Very qualitative but visual explanation: since your covariance matrix is not diagonal, the distribution of the samples is going to be tilted with respect to the main axes. Both $$(17,4)$$ and $$(15,3)$$ are close to its main axis, and are thus close to each other under the Mahalanobis distance. On the opposite, $$(16,3)$$ is closer to the "outside" of the samples cloud.

The other answers provided excellent graphical explanations. In this answer, I'll provide a numerical one.

Given a positive-definite covariance matrix $$\Sigma$$, the Mahalanobis distance between two points $$x$$ and $$y$$ in $$\mathbb R^n$$ is $$\sqrt{(x-y)^T \Sigma^{-1}(x-y)}$$ Because every covariance matrix is positive semi-definite, then its square root always exists and is symmetric. Let's call this square root $$\Sigma^{1/2}$$, such that $$\Sigma = \Sigma^{1/2}\Sigma^{1/2}$$. Let's also assume that $$\Sigma$$ is positive-definite, such that $$\Sigma^{-1}$$ exists and is equal to $$\Sigma^{-1/2}\Sigma^{-1/2}$$, where $$\Sigma^{-1/2}$$ is the inverse of $$\Sigma^{1/2}$$. Then, the Mahalanobis distance becomes \begin{align} \sqrt{(x-y)^T \Sigma^{-1}(x-y)} &= \sqrt{(x-y)^T\Sigma^{-1/2}\Sigma^{-1/2}(x-y)} \\ &= \sqrt{\left(\Sigma^{-1/2}(x-y)\right)^T\left(\Sigma^{-1/2}(x-y)\right)} \\ &= \sqrt{z^T z} \\ &= \|z\|_2 \end{align} where $$z = \Sigma^{-1/2}(x-y)$$. We can therefore see that the Mahalanobis distance is nothing but the Euclidean norm of the "whitened" version of $$x-y$$, such that if $$x-y$$ has a covariance of $$\Sigma$$, then $$z = \Sigma^{-1/2}(x-y)$$ has a covariance of $$I$$.
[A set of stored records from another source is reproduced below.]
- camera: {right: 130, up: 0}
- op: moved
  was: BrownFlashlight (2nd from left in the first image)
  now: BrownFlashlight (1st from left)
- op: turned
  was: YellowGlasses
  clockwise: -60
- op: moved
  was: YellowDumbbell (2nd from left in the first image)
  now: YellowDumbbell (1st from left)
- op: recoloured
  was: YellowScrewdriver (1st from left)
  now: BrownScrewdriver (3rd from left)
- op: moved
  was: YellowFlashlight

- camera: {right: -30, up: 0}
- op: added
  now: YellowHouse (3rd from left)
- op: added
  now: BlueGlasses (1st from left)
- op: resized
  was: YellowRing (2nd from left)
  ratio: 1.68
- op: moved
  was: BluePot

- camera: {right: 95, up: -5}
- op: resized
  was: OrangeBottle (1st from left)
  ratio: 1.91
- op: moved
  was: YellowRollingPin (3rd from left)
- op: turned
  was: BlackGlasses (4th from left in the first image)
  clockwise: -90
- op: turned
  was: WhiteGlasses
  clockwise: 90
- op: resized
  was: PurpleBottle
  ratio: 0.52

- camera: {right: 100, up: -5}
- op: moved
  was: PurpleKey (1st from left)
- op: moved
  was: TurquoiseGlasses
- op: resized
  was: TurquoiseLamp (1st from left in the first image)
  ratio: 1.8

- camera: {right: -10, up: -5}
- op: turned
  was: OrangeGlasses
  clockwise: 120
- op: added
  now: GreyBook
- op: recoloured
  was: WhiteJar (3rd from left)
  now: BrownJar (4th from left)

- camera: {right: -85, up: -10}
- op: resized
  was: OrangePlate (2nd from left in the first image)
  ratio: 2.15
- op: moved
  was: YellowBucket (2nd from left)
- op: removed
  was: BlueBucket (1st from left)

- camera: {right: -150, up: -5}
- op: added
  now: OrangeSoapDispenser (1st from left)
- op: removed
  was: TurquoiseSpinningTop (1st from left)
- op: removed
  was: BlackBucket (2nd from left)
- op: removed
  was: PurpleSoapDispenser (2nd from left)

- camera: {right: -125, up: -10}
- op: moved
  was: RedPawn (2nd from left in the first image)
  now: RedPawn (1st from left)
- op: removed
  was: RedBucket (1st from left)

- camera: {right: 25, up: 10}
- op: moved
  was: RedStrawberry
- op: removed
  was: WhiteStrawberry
Going back to our case, let $$\Sigma = \begin{bmatrix}25 & 9\\9 & 5\end{bmatrix}$$ Then (computed using MATLAB's sqrtm function), $$\Sigma^{1/2} \approx \begin{bmatrix}4.8091 & 1.3683\\1.3683 & 1.7686\end{bmatrix}$$ and $$\Sigma^{-1/2} \approx \begin{bmatrix}0.2666 & -0.2063\\-0.2063 & 0.7250\end{bmatrix}$$ We can then compute $$z_A = \Sigma^{-1/2}(T - A)$$ and $$z_B = \Sigma^{-1/2}(T - B)$$ as \begin{align} T - A &= \begin{bmatrix}17 \\ 4\end{bmatrix} - \begin{bmatrix}16 \\ 3\end{bmatrix} = \begin{bmatrix}1 \\ 1\end{bmatrix} \\ z_A &= \Sigma^{-1/2}(T - A) \approx \begin{bmatrix}0.0604 \\ 0.5187\end{bmatrix} \\ T - B &= \begin{bmatrix}17 \\ 4\end{bmatrix} - \begin{bmatrix}15 \\ 3\end{bmatrix} = \begin{bmatrix}2 \\ 1\end{bmatrix} \\ z_B &= \Sigma^{-1/2}(T - B) \approx \begin{bmatrix}0.3270 \\ 0.3125\end{bmatrix} \end{align} By computing $$\|z_A\|$$ and $$\|z_B\|$$, we can see that $$\|z_A\| > \|z_B\|$$.